Thursday, November 6, 2008

What Campaign Obama Can Teach Us in Europe

Leaving aside speculation over the future President Obama, it’s worth taking a moment to reflect on a lesson from Campaign Obama, one which has particular resonance for Europe:

Populism need not involve an appeal to the people’s most base political instincts; it can also work by inspiring them to demand more from their elites.

In comparison to the Democratic campaigns of 2000 and 2004, Obama’s campaign was markedly populist. For sure, it wasn’t a campaign against Government per se. But it was a discourse supporting the people against the current elite, against the status quo. This was embodied in the campaign slogan “yes, we can”, which pitched “we” the people against those leaders who have so far failed to deliver “our” real hopes and aspirations. And it was evident in the fact that, like so many populist “Goldwater-Republican” campaigns before it, the real heartbeat of Campaign Obama lay in its grassroots support, not the political elite in Washington DC.

Yet the campaign was also extremely positive. The core message was inspirational rather than fearful. It was not a case of a leader “reaching down” to the people’s fears and resentments; it was an instance of the people asking their leaders to “step up” to their highest hopes and aspirations. In winning the election Obama has turned populism on its head and proven it can still succeed.

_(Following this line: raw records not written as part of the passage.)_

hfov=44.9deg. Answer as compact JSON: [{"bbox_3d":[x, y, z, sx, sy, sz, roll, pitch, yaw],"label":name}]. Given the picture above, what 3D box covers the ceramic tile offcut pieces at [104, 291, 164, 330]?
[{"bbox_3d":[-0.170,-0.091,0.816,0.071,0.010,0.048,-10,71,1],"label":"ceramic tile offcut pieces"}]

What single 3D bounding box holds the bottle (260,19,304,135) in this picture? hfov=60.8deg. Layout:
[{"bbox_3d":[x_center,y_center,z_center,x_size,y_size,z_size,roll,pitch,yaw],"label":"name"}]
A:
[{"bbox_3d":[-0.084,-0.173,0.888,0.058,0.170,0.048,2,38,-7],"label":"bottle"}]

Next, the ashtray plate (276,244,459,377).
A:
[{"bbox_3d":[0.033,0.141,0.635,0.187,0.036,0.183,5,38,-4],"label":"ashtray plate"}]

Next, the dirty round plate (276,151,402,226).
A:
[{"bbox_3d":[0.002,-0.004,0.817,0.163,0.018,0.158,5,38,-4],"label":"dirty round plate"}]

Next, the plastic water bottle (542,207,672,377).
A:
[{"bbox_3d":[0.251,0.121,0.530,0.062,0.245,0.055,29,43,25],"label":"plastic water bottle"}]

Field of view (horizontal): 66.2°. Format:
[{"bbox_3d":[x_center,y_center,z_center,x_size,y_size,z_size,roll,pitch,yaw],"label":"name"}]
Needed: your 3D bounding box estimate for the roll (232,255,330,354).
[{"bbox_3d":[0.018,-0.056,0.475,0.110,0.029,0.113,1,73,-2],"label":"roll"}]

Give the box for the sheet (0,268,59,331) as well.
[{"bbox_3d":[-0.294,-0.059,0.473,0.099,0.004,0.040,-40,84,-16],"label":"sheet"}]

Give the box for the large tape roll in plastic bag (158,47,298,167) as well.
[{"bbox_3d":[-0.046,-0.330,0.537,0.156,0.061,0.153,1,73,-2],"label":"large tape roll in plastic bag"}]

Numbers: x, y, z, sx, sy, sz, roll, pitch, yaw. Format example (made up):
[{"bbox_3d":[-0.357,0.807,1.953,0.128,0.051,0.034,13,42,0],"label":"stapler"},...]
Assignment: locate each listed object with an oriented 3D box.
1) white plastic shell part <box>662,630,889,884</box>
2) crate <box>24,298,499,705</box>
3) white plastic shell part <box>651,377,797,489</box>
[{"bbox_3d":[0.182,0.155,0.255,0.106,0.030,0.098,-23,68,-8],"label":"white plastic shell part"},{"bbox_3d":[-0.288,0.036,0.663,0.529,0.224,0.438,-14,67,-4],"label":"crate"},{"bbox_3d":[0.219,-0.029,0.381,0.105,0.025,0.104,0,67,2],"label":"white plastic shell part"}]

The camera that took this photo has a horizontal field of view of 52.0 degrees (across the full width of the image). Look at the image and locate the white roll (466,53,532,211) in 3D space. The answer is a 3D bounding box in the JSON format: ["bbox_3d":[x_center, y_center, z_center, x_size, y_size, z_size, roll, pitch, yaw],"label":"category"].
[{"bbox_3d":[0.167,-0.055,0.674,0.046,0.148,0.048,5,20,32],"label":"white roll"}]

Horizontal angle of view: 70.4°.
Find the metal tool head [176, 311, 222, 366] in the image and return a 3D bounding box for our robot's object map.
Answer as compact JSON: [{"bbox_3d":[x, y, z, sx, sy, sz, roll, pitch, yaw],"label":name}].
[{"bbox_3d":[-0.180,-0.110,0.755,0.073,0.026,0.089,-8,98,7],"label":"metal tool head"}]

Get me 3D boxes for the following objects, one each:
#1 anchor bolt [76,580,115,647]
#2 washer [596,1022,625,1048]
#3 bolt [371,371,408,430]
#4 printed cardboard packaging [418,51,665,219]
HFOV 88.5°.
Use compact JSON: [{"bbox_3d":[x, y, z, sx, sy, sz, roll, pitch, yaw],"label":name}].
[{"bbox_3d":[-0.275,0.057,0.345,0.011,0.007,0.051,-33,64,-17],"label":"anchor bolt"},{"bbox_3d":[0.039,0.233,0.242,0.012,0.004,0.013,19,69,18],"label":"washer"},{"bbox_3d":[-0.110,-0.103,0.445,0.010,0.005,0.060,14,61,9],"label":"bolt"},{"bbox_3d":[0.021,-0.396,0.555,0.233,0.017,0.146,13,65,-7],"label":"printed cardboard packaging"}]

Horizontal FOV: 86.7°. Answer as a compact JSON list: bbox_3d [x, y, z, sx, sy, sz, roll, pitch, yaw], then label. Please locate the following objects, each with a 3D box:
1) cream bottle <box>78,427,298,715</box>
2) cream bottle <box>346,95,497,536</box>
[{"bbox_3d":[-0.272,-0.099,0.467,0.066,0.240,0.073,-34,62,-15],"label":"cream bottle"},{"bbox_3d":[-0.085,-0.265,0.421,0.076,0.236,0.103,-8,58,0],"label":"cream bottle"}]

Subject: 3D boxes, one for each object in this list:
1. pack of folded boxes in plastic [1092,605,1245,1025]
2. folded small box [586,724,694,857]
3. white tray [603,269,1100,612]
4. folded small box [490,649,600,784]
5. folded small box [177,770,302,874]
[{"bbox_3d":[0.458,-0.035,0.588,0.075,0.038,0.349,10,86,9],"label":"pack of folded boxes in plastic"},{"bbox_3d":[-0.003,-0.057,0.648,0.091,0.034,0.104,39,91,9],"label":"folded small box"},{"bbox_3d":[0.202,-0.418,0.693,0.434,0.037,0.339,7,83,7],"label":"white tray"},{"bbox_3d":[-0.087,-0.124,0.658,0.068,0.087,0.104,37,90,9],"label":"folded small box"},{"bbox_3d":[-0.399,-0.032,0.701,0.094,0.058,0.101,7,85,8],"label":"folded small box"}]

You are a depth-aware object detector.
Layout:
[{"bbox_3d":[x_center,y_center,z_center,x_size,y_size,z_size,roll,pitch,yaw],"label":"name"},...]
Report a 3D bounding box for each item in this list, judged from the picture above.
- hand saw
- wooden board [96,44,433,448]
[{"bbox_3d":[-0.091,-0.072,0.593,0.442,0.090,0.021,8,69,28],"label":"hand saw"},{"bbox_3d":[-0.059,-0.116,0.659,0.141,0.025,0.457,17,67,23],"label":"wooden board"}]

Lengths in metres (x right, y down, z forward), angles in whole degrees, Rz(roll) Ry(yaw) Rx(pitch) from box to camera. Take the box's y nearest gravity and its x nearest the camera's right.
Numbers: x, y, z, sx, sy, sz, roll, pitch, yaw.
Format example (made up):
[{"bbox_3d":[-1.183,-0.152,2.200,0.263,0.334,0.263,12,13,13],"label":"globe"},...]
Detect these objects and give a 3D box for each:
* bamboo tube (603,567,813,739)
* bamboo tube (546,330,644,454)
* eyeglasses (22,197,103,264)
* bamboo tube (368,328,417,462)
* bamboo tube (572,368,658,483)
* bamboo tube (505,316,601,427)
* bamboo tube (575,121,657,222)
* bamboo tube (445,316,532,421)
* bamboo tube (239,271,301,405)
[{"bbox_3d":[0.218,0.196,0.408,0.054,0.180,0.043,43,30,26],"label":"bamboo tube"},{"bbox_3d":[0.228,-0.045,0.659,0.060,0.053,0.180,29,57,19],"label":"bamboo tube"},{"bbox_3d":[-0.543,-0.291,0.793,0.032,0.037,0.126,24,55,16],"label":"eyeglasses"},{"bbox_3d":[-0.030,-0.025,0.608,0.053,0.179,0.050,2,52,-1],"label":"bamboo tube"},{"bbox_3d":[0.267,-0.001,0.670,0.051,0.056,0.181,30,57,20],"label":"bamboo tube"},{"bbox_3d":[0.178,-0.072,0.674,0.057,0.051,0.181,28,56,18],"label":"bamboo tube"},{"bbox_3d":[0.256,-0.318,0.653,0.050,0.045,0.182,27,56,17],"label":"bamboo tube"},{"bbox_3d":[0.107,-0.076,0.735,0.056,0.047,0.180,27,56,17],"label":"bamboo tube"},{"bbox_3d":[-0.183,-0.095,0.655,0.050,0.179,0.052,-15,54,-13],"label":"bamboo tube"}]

This is a lesson that Europe would do well to learn right now. At the Union level, populism is treated as the arch enemy of progress, embodied most vividly in Declan Ganley’s campaign against the Lisbon Treaty. And at the national level, the list of “successful” populist campaigns in Europe is a testament to the power of fearing the future and hating the Other. Twentieth Century European history bears witness to the destructive effects that this approach can bring, especially at a time of financial crisis and a shifting geopolitical landscape.

Campaign Obama demonstrates that positive populism is the only way to tackle this threat. The Irish referendum will not be reversed by a second yes campaign that represents the Irish political establishment more visibly than the hopes of the Irish people. And the ugly head of xenophobia will continue to rise in Europe’s national elections until our leaders develop the creativity to inspire their people with hope rather than buy them with fear.

Perhaps it may prove harder to inspire “cynical Europeans” than “wide-eyed Americans” in this regard. But the alternative is in nobody’s interest. And besides, isn’t this what politicians are for?